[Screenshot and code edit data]
* * *

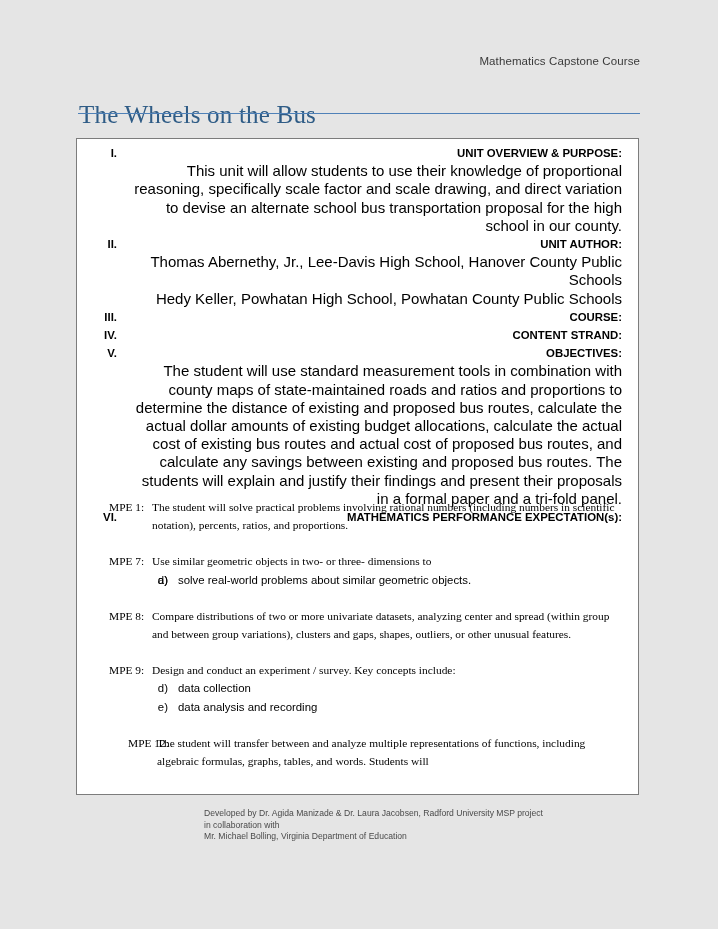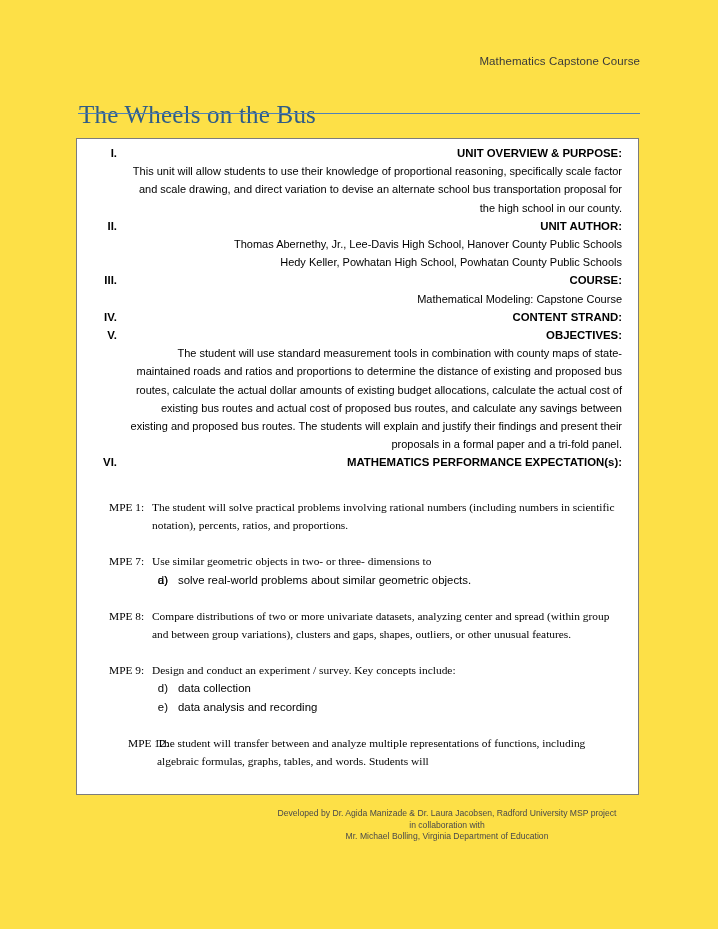--- a/index.html
+++ b/index.html
@@ -15,21 +15,21 @@
     color: #000000;
     overflow: hidden;
   }
 
   .page {
     position: absolute;
     left: 0;
     top: 0;
     width: 718px;
     height: 929px;
-    background: #fde047;
+    background: #e5e5e5;
   }
 
   
   .doc-header {
     position: absolute;
     left: 78px;
     top: 54px;
     width: 562px;
     text-align: right;
     font-family: "Liberation Sans", sans-serif;
@@ -105,21 +105,21 @@
     flex: 1;
     text-align: right;
   }
   .rn-head {
     font-weight: bold;
     font-size: 11.4px;
     line-height: 18.2px;
   }
   .rn-text {
     font-weight: normal;
-    font-size: 11px;
+    font-size: 15px;
     line-height: 18.2px;
   }
 
   .outline {
     position: absolute;
     left: 0px;
     top: 5px;
     width: 545px;
   }
 
@@ -168,24 +168,24 @@
     top: 0;
     width: 16px;
     text-align: right;
   }
 
   .gap-0 { margin-bottom: 0; }
 
   
   .doc-footer {
     position: absolute;
-    left: 237px;
+    left: 204px;
     top: 808px;
     width: 420px;
-    text-align: center;
+    text-align: left;
     font-family: "Liberation Sans", sans-serif;
     font-size: 8.6px;
     line-height: 11.6px;
     color: #4a4a4a;
   }
   .doc-footer div { white-space: nowrap; }
 </style>
 </head>
 <body>
 
@@ -216,21 +216,20 @@
             <div class="rn-head">UNIT AUTHOR:</div>
             <div class="rn-text">Thomas Abernethy, Jr., Lee-Davis High School, Hanover County Public Schools</div>
             <div class="rn-text">Hedy Keller, Powhatan High School, Powhatan County Public Schools</div>
           </div>
         </div>
 
         <div class="rn-row">
           <div class="rn-num">III.</div>
           <div class="rn-body">
             <div class="rn-head">COURSE:</div>
-            <div class="rn-text">Mathematical Modeling: Capstone Course</div>
           </div>
         </div>
 
         <div class="rn-row">
           <div class="rn-num">IV.</div>
           <div class="rn-body">
             <div class="rn-head">CONTENT STRAND:</div>
           </div>
         </div>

* * *

REQUIRED ACTION:
Scan the entries above for the word "County". Report the lines that hold it.

REPLY:
             <div class="rn-text">Thomas Abernethy, Jr., Lee-Davis High School, Hanover County Public Schools</div>
             <div class="rn-text">Hedy Keller, Powhatan High School, Powhatan County Public Schools</div>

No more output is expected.